TASK GOAL —
Check every line below for the word "front" and show those that hold it.

Stored data entries —
- - -

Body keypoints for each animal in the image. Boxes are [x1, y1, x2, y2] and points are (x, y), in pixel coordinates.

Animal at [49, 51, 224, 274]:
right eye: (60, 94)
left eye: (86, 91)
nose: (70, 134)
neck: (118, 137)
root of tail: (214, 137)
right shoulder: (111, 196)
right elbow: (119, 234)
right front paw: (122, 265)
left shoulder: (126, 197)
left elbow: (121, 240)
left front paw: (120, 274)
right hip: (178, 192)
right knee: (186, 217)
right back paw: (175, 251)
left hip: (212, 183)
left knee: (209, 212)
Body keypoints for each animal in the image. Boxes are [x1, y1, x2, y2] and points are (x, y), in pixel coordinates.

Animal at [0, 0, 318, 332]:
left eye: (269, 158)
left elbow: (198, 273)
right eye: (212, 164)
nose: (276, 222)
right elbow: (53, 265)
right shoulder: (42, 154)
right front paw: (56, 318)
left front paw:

- - -

REPLY TO THE TASK —
right front paw: (122, 265)
left front paw: (120, 274)
right front paw: (56, 318)
left front paw:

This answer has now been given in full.